_WHAT YOU ARE ASKED TO DO_:
Retype every line from the start of the entries below down to the line with "Figure 1. Blood", both ends included; skip the pictures.

_RECORD SET_:
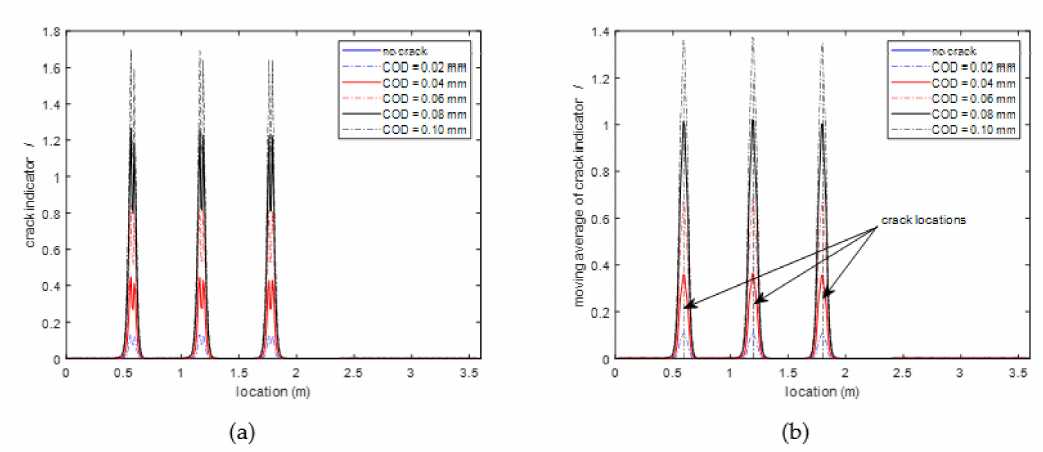
Figure 13. Crack indicator and moving averaged crack indicator along the fiber with di ff erent widths of structural cracks ( a ) crack indicator ( b ) moving average of crack indicator.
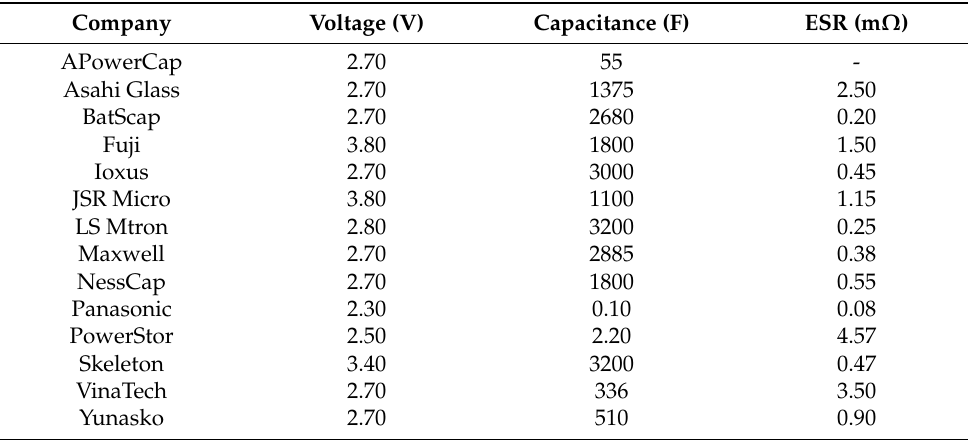
Table 2. Commercially available SCs and their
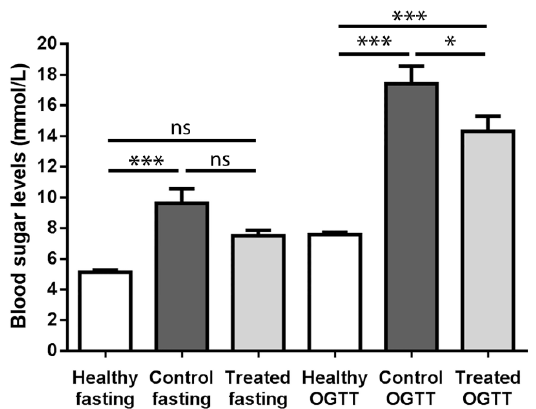
Figure 1. Blood sugar levels of animals before (fasting) and after oral glucose tolerance test (OGTT). Values are mean ± SEM in mmol/L. ns = no significant difference; * p < 0.05; *** p < 0.001.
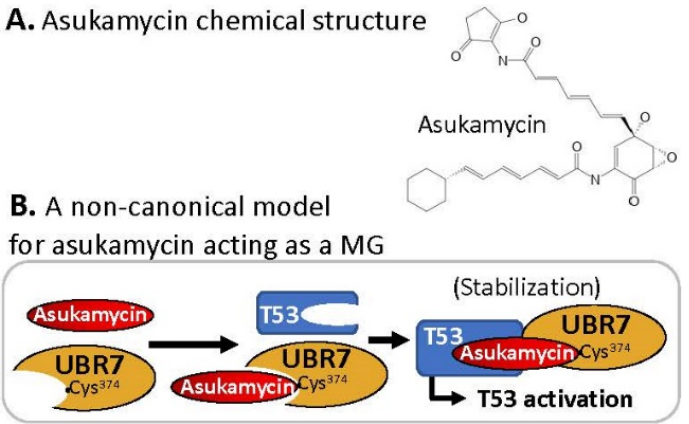
Figure 10. ( A ) Chemical structure of the non-canonical MG compound asukamycin; ( B ) asukamycin-mediated covalently engaged TP53/p53-UBR7 formation models.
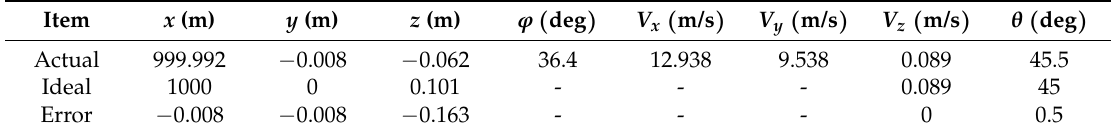
Table 5. Terminal states corresponding to case 3.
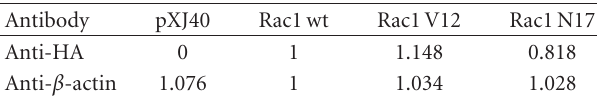
Figure 4: Graphical representation of cell motility: lane 1, motility of cells expressing wild-type Rac1 alone (indicated as Rac1 wt); lane 2, cells expressing constitutively activated Rac1 G12V (indicated as Rac1 V12); lane 3, cells expressing dominant negative Rac1 T17N (indicated as Rac1 N17); lane 4, cells coexpressing Wild-type Rac1 and Wild-type replicative HBV genome (indicated as Rac1 wt & HBV wt); lane 5, cells expressing Wild-type Rac1 and P-A mutant replicative HBV genome (indicated as Rac1 wt & HBV mutant); lane 6, cells expressing wile type replicative HBV genome (indicated as HBV wt); lane 7, cells expressing P-A mutant replicative HBV genome (indicated as HBV mutant). Table 1: Normalized densities of the bands in Figure 2(a). The densities of Rac1 wt were taken as 1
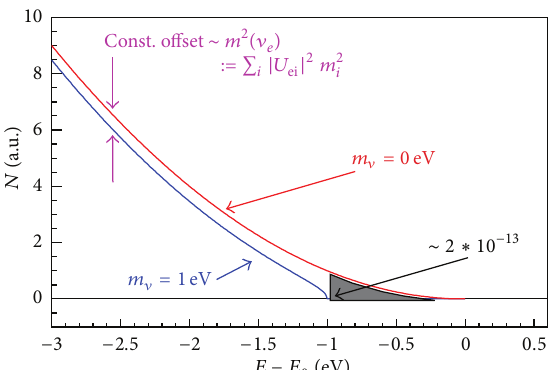
Figure 3: Expanded 𝛽 -spectrum of an allowed or superallowed 𝛽 - decay around its endpoint 𝐸 0 for 𝑚(𝜈 𝑒 ) = 0 (red line) and for an arbitrarily chosen neutrino mass of 1eV (blue line). In the case of tritium (see Section 2.2), the gray-shaded area corresponds to a fraction of 2 ⋅ 10 −13 of all tritium 𝛽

_ANSWER FOR THIS EXERCISE_:
Figure 13. Crack indicator and moving averaged crack indicator along the fiber with di ff erent widths of structural cracks ( a ) crack indicator ( b ) moving average of crack indicator.
Table 2. Commercially available SCs and their
Figure 1. Blood sugar levels of animals before (fasting) and after oral glucose tolerance test (OGTT). Values are mean ± SEM in mmol/L. ns = no significant difference; * p < 0.05; *** p < 0.001.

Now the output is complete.